Bloom war gerade dabei, die leeren Boxen wieder einzupacken, als Sky sie leicht anstupst:„Hey. Wir haben eigentlich noch gar nicht persönlich gesprochen.“ Die Rothaarige wusste, was er meinte und stand mit ihm gemeinsam auf. Sie liefen ein kleines Stück, bis sie bei einem großen Baum halten. „Ich weiß du bist sauer auf mich. Und ich vertraue dir, du bist schon 17 ich weiß, aber ich habe trotzdem Angst nach den Geschehnissen vom letzten Schuljahr.“ Es breitet sich ein schweres Gefühl in der Magengrube des Mädchens aus. Sky hat sich nach der Entführung verändert. Er wurde überfürsorglich, was sie eigentlich wertschätzt, jedoch nicht, wenn der eigene Freund gefühlt jeden Schritt überwacht und in den Ferien jeden Tag nachfragt ob man Albträume hatte oder Schlimmeres. Somit wurde sie ununterbrochen daran erinnert, was ihr widerfahren ist, obwohl sie versucht dies zu verdrängen.

„Sky. Er ist nicht mehr da und es herrscht gar keine Gefahr, das weißt du doch.

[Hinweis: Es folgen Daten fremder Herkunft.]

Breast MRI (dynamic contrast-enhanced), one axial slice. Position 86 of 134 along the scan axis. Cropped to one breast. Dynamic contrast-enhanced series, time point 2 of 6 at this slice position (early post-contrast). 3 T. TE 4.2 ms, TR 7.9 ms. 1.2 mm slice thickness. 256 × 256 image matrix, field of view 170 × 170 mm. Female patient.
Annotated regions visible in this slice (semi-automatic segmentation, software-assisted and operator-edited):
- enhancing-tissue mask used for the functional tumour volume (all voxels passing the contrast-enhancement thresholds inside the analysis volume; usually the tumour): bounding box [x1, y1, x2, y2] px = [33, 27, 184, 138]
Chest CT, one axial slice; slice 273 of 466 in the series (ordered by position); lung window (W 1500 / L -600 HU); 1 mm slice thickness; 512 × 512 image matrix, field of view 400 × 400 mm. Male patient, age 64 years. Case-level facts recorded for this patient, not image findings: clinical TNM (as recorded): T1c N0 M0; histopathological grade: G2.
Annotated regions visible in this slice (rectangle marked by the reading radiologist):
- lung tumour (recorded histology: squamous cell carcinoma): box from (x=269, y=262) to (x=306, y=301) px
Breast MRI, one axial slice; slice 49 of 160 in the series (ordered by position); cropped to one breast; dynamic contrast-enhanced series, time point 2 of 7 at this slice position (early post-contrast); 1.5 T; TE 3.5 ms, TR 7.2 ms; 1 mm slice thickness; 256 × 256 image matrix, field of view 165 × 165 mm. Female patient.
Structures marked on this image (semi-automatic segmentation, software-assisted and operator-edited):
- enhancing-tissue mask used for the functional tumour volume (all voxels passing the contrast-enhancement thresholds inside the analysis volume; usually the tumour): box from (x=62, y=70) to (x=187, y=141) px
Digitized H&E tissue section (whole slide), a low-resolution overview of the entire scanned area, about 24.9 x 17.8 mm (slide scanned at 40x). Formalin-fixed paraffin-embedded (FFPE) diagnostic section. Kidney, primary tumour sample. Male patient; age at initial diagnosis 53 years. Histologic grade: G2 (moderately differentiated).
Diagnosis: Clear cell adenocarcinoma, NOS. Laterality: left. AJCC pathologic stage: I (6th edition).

Und mir geht es gut.“ „Du lügst.“ Verblüfft von dieser Behauptung wusste sie nicht was sie sagen sollte. Woher sollte er denn wissen, wie es ihr geht? Okay, sie hatte Albträume. Ja, manchmal bekam sie sogar Panikattacken. Aber verdammt nochmal, es machte nichts besser, wenn man ständig damit konfrontiert wurde!